La publicité du Super Bowl LX de Bud Light mettait en vedette Post Malone, même si une chanson de Whitney Houston des années 80 était la véritable star.
Au-delà du Halftime Show de Bad Bunny, qui fait la une des journaux, se cache une histoire potentiellement plus intéressante dans l’industrie musicale – une histoire dans laquelle les principaux annonceurs exploitaient presque exclusivement les classiques du catalogue pour leurs spots publicitaires de plusieurs millions de dollars. Mais pourquoi toute cette nostalgie ?
Ne vous y trompez pas, le Super Bowl LX était rempli de stars de la musique, à commencer par Bad Bunny, Lady Gaga et Ricky Martin, qui ont tous honoré le spectacle de mi-temps à haute puissance. Du côté commercial, des mégastars comme Post Malone, Charli XCX, DJ Khaled, Sabrina Carpenter et Lady Gaga ont alimenté l’engouement des célébrités.
Mais la véritable magie de bon nombre de ces publicités provenait de morceaux sortis il y a des décennies, certains présentant des chansons vieilles de plus de cinquante ans.
Étonnamment, très peu de spots présentaient des chansons plus récentes sorties au cours de la dernière décennie – et celles qui le faisaient étaient de rares exceptions.
Une exception était « Espresso » de Sabrina Carpenter, exploité par Pringles pour une publicité plus large mettant en vedette la chanteuse elle-même. Benson Boone était également l’interprète musical vedette d’une publicité comique Instacart.
Cependant, pour la plupart des méga-annonceurs du Super Bowl LX, le morceau incontournable était le classique du catalogue, avec des succès des années 70, 80, 90 et du début des années 2000 dominant le paysage sonore de synchronisation. Bud Light a intégré Post Malone dans le casting de célébrités de leur spot « Keg », mais la musique qui anime la publicité comique était le méga-hit de Whitney Houston de 1992, « I Will Always Love You ».
De même, Budweiser a utilisé le briquet « Free Bird » de Lynyrd Skynyrd de 1973 pour son spot à méga-budget, tandis que Pepsi a utilisé le classique de Queen de 1982, “Nous allons vous bercer.” Michelob ULTRA, qui a utilisé Survivor’s « Eye of the Tiger » pour faire passer son message.
En effet, un intermède commercial apparemment incessant présentait un autre classique du catalogue.
Novartis a utilisé le classique new age d’Enya de 2000, « Time », pour une publicité plaisante « serrée », tandis que Wegovy a utilisé le hit rap optimiste de Skee-lo de 1995, « I Wish » (avec DJ Khaled en vedette dans le spot).

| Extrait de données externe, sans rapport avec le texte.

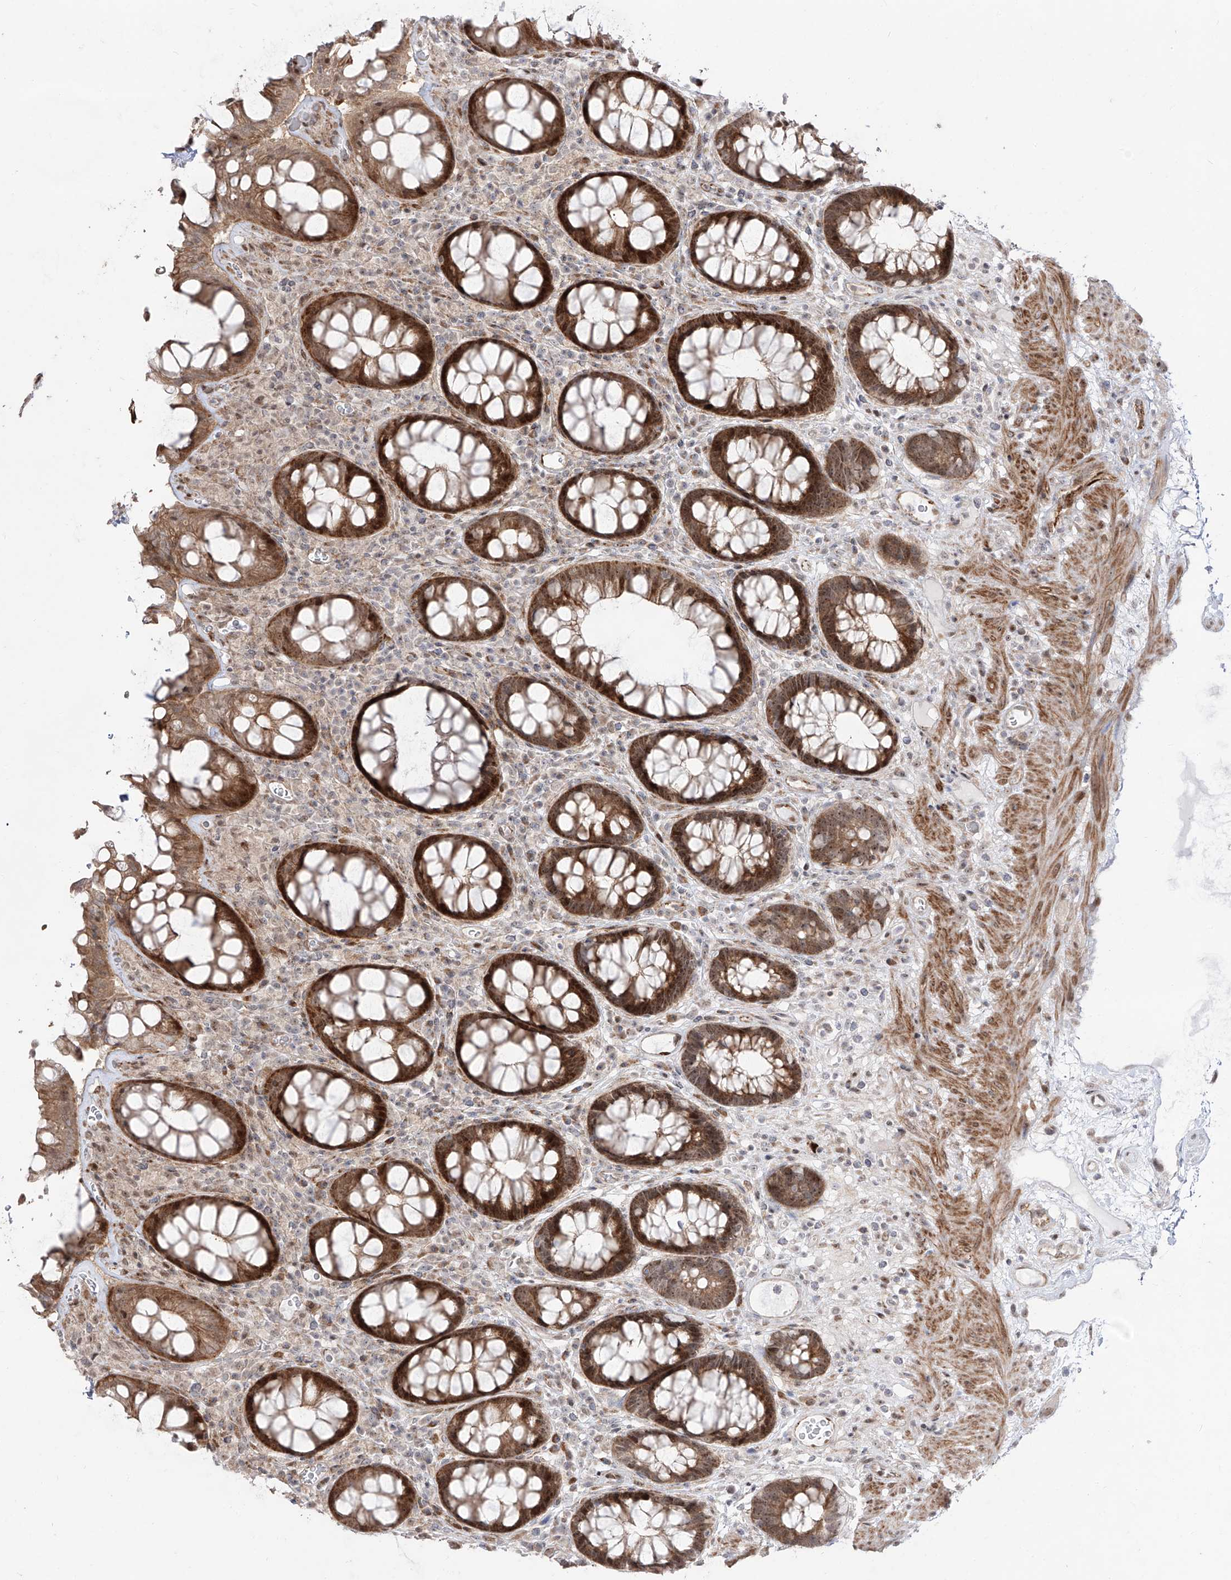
{"staining": {"intensity": "strong", "quantity": ">75%", "location": "cytoplasmic/membranous,nuclear"}, "tissue": "rectum", "cell_type": "Glandular cells", "image_type": "normal", "snomed": [{"axis": "morphology", "description": "Normal tissue, NOS"}, {"axis": "topography", "description": "Rectum"}], "caption": "An immunohistochemistry photomicrograph of benign tissue is shown. Protein staining in brown labels strong cytoplasmic/membranous,nuclear positivity in rectum within glandular cells.", "gene": "ZNF180", "patient": {"sex": "male", "age": 64}}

Des artistes encore plus anciens ont été présentés, les Backstreet Boys étant un élément central de l’attrait nostalgique de T-Mobile. En creusant plus profondément, les chansons de la fin des années 60 figuraient en bonne place, bien que sous forme de reprises, avec « Sweet Caroline » de Neil Diamond et « Won’t You Be My Neighbor ? » de Fred Rogers ? réimaginé par Andy Samberg et Lady Gaga, respectivement.
Ce n’est certainement pas le premier Super Bowl présentant des classiques du catalogue. Nous avons déjà constaté ce déséquilibre, mais pourquoi les méga-annonceurs exploitent-ils presque exclusivement des contenus plus anciens ?
L’une des raisons pourrait être l’attrait universel et la facilité d’utilisation d’un classique éprouvé, en particulier dans une époque ultra-fragmentée comme celle-ci. Pauvres annonceurs : plongées dans la soupe controversée d’un Bad Bunny Halftime Show et d’interminables maux de tête politiques, des marques comme Bud Light veulent simplement attirer à nouveau de grosses clientèles.
Et avec des budgets publicitaires commençant souvent à 10 millions de dollars, vous ne pouvez pas reprocher à une marque de vouloir une valeur sûre musicale. Mais il existe des données qui soutiennent ces choix : Une étude réalisée en 2023 par Songtradr a révélé que 85% des publicités du Super Bowl les plus appréciées avec des morceaux de catalogue sous licence. Il ne fait aucun doute que les annonceurs constatent également des données de réponse plus solides provenant des concepts publicitaires synchronisés avec le catalogue.
Une excellente nouvelle pour une industrie musicale fortement investie dans les catalogues. Cependant, lorsqu’il s’agit de spots du Super Bowl, les marques ne s’intéressent souvent qu’aux succès les plus grands et les plus emblématiques du monde – et elles sont évidemment prêtes à payer pour cela.